En particulier, le travail de Bourdieu sur le capital social, symbolique et culturel permet par de nouveaux moyens d’inscrire les idées de Baxandall et de Gramsci dans d’autres lignes de médiation entre l’économie et la culture. Ce modèle multidimensionnel de l’accumulation du capital serait indispensable pour cartographier l’environnement culturel dans lequel Van Eyck opérait. Ce que nous appelons, peut-être de façon anachronique, l’«État bourguignon» (certains préfèrent parler de monarchie composite) a créé un champ très sensible au prestige, à la communication symbolique et au clientélisme en interaction constante avec les économies développées des villes néerlandaises. Le capital culturel, symbolique et social s’est donc fortement concentré au sein de la cour et des villes bourguignonnes, produisant les conditions matérielles de sa «Renaissance» ou «ars nova».

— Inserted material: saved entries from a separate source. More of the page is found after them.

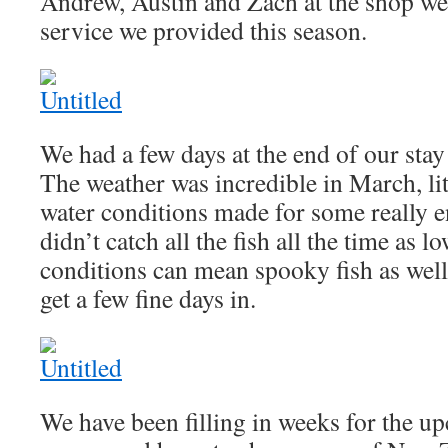
Andrew, Austin and Zach at the shop wer
service we provided this season.
We had a few days at the end of our stay 
The weather was incredible in March, lit
water conditions made for some really e
didn’t catch all the fish all the time as 
conditions can mean spooky fish as well
get a few fine days in.
We have been filling in weeks for the 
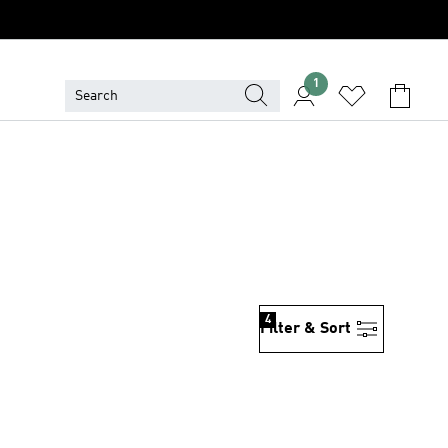
1
4
Filter & Sort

À l’instar de l’œuvre de Baxandall, l’œuvre de Bourdieu n’aborde pas la transformation sociale. Bien que ses catégories élargies du capital soient fortement influencées par la pensée marxiste et décrivent les statuts favorisés par les artistes et leurs mécènes, ces catégories visent à rendre compte de la façon dont les champs sociaux se reproduisent plutôt que la façon dont ils apparaissent et se transforment. À ce stade, nous devrions donc définir une troisième lecture marxiste possible des «artistes», par laquelle ces derniers n’interviennent pas simplement dans des domaines économiques et culturels particuliers, mais le deviennent en atteignant une forme de leadership hégémonique en leur sein. Van Eyck ne s’est pas contenté de fournir à ses clients un capital culturel et symbolique. Comme en témoigne sa devise «als ich kann», il a cherché ce capital pour en bénéficier lui-même. Le succès de cette quête est déterminant dans l’acquisition de son statut en Bourgogne et dans le reste de l’Europe (d’hier et d’aujourd’hui).

Ce retour à Gramsci n’a pas été suffisamment exploré par les historiens marxistes de l’art. Cette approche souligne, plus particulièrement, le rôle important exercé par l’hégémonie. Les chercheurs marxistes qui montrent comment les «producteurs culturels» ou les «artisans de l’industrie du luxe», en particulier ceux qui travaillent aux périphéries économique, culturelle et sociale, ont atteint leur position hégémonique en tant qu’«artistes» s’emploieraient à relater une histoire d’intérêts de classe, de stratégies et d’idéologies utilisées pour les étendre. Une histoire de ce type peut s’avérer difficile pour un public habitué à l’idée que l’artiste est un «génie». Concernant un artiste comme Van Eyck, toutefois, cette histoire est très convaincante.

Ceci est la traduction d’un article paru à l’origine dans Kunst und Politik, Jahrbuch der Guernica-Gesellschaft. L’exposition Van Eyck. Une révolution optique se déroule du 1er février 2020 au 30 avril 2020

Footnotes

  1. O.K. Werckmeister, «Radical Art History», Art Journal, vol.42, 1982, p.284-291.
  2. Antonio Gramsci, Selections from Cultural Writings, Cambridge, MS 1991, p. 217-234.
  3. Alberto Frigo, «Baxandall and Gramsci: Pictorial Intelligence and Organic Intellectuals», dans Peter Mack et Robert Williams (éditeurs), Michael Baxandall, Vision and the Work of Words, Farnham 2015, p. 49-68.